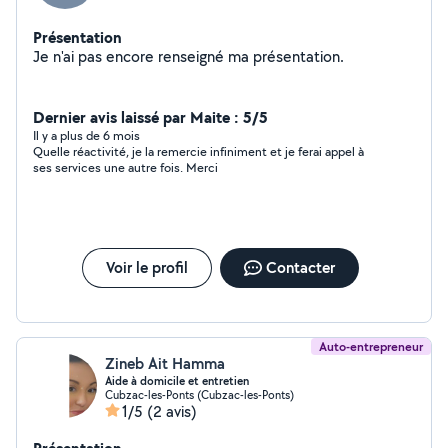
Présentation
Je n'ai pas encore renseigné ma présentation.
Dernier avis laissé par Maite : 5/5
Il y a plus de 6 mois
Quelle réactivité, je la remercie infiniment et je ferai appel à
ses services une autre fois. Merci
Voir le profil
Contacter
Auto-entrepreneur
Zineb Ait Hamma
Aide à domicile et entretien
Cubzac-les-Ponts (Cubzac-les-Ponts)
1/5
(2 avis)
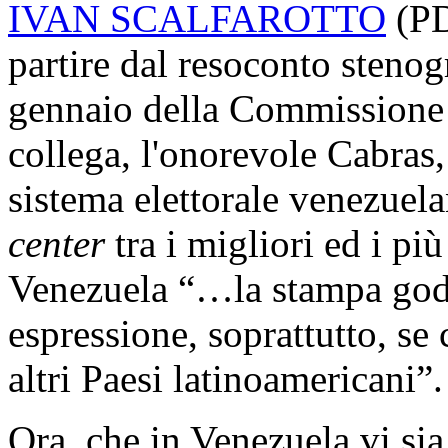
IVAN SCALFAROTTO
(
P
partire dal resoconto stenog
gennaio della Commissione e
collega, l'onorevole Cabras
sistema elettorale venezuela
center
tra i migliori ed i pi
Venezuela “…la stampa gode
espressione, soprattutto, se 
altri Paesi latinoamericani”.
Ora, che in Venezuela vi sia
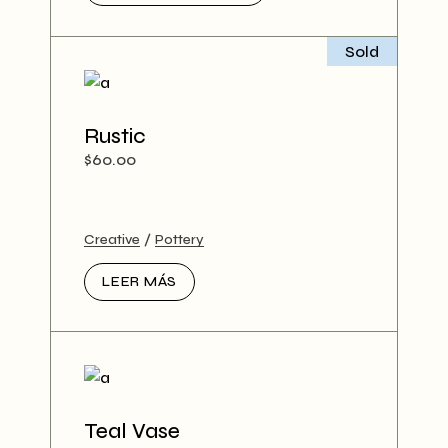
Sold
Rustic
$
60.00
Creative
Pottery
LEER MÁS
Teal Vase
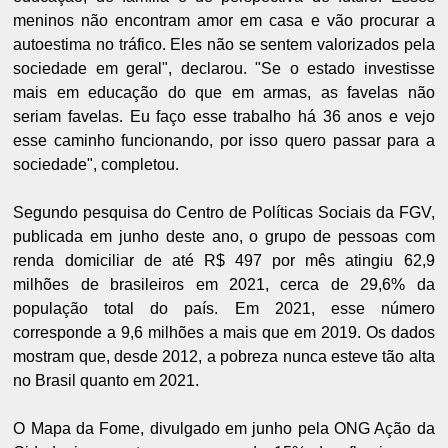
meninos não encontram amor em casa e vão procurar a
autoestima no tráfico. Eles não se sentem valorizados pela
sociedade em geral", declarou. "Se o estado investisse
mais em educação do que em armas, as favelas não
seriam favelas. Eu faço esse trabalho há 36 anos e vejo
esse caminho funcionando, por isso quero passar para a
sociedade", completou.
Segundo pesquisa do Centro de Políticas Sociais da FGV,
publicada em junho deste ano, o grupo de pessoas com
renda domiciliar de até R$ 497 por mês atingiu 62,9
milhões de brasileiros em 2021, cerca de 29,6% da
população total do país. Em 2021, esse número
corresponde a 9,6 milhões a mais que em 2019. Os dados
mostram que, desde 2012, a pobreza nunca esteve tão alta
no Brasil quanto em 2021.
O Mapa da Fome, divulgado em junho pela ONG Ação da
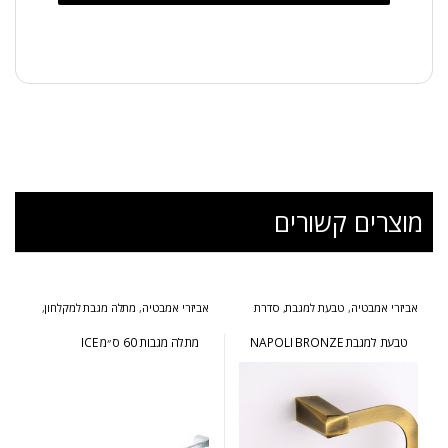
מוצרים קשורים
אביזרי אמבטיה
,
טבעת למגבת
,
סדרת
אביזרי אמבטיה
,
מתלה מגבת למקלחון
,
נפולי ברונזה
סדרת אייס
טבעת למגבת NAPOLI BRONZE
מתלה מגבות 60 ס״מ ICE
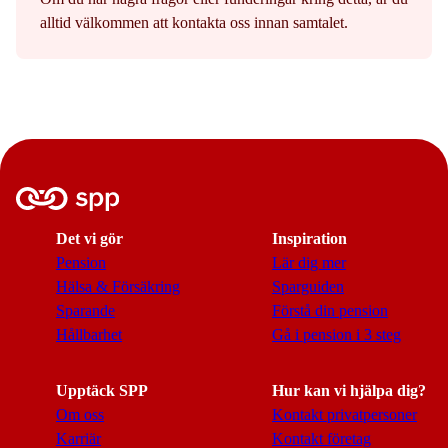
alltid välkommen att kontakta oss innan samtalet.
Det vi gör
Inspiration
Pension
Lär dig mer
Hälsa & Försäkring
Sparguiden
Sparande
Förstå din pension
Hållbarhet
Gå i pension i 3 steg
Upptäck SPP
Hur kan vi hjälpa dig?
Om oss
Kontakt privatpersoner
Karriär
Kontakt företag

■ Activity: Only the lines above starting with the line with "collega, l'onorevole Cabras" and going on through the line with "meninos não encontram" belong in the answer; repeat them exactly, minus any picture.

■ Task solution:
collega, l'onorevole Cabras
sistema elettorale venezuela
center
tra i migliori ed i pi
Venezuela “…la stampa gode
espressione, soprattutto, se 
altri Paesi latinoamericani”.
Ora, che in Venezuela vi sia
Sold
Rustic
$
60.00
Creative
Pottery
LEER MÁS
Teal Vase
meninos não encontram amor em casa e vão procurar a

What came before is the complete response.